After concluding that it is not viable to use institutional person pages to build a “Who’s Who” directory for MishMash, I yesterday found that NVA can be a good solution. However, it would only cover affiliated (Norwegian) researchers, which may be too restrictive for MishMash, where we also want to list non-academic, non-affiliated, and international researchers. Then, ORCID may be a better solution. This is an international registry where researchers can register themselves (check my ORCID profile). However, what information is available there and how can it be retrieved?

Retrieving ORCID data

Similar to NVA, the ORCID website is also a JavaScript single-page application. So there’s no simple metadata to collect from the HTML header. Fortunately, ORCID does support proper content negotiation. Sending Accept: application/json to the profile URL redirects you to the public API:

GET https://orcid.org/0000-0001-6171-8743
Accept: application/json
→ 302 → https://pub.orcid.org/v3.0/0000-0001-6171-8743

And the nice thing is that no API key is required for public data. The /person and /record endpoints return well-documented JSON.

From the /person endpoint, the following fields are publicly available (for my own record):

FieldExample value
given-namesAlexander Refsum
family-nameJensenius
biographyFull biography text (~200 words)
keywords4 entries
researcher-urls4 entries (personal website, lab, etc.)
addresses1 entry (country)
emails0 public entries
external-identifiers3 entries (Scopus, ResearcherID, etc.)

From the /record endpoint, the activities-summary adds:

Activity typeCount in my record
Works (publications)311 groups
Employments1
Educations1
Fundings0
Peer reviews0

All of this is fetched with a single HTTP request per person.
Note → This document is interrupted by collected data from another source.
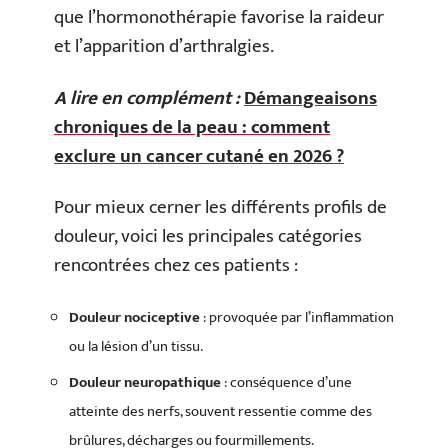
que l’hormonothérapie favorise la raideur
et l’apparition d’arthralgies.
A lire en complément :
Démangeaisons
chroniques de la peau : comment
exclure un cancer cutané en 2026 ?
Pour mieux cerner les différents profils de
douleur, voici les principales catégories
rencontrées chez ces patients :
Douleur nociceptive
: provoquée par l’inflammation
ou la lésion d’un tissu.
Douleur neuropathique
: conséquence d’une
atteinte des nerfs, souvent ressentie comme des
brûlures, décharges ou fourmillements.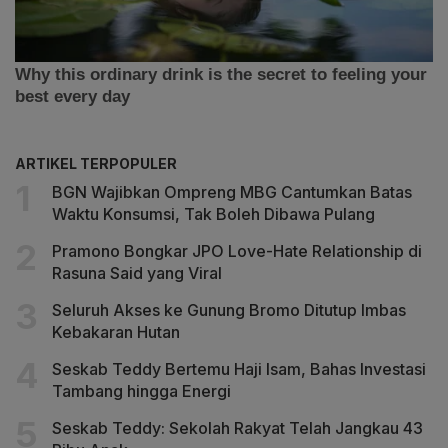
ARTIKEL TERPOPULER
BGN Wajibkan Ompreng MBG Cantumkan Batas
Waktu Konsumsi, Tak Boleh Dibawa Pulang
Pramono Bongkar JPO Love-Hate Relationship di
Rasuna Said yang Viral
Seluruh Akses ke Gunung Bromo Ditutup Imbas
Kebakaran Hutan
Seskab Teddy Bertemu Haji Isam, Bahas Investasi
Tambang hingga Energi
Seskab Teddy: Sekolah Rakyat Telah Jangkau 43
What this means for the MishMash directory

For our planned “who’s who” directory, we could use the ORCID API as a foundation for member pages. Given an ORCID iD, we can automatically pull in:

  • Full name
  • Biography text
  • Keywords/research interests
  • Institutional affiliations (from employment)
  • Links to personal/lab websites
  • External identifier links (Scopus, ResearcherID, Google Scholar if added)
  • Potentially a list of selected works

The things we cannot get from ORCID alone, and will need to add manually, are a photo, project-specific roles, and any tags or categories we want to use for filtering in the directory. However, that information could be collected from NVA, which is a richer (and perhaps more up-to-date?) registry.

How to build

An important consideration is when and how to fetch data. For a static site like the MishMash web page (built in Jekyll), build time makes the most sense. It is then possible to run a small Python script that queries pub.orcid.org, populates a JSON file and uses that data with a template to build the site. But should it be done at each run, once in a while, or manually? And how should we handle conflicts between the data sources? More on that in a future post.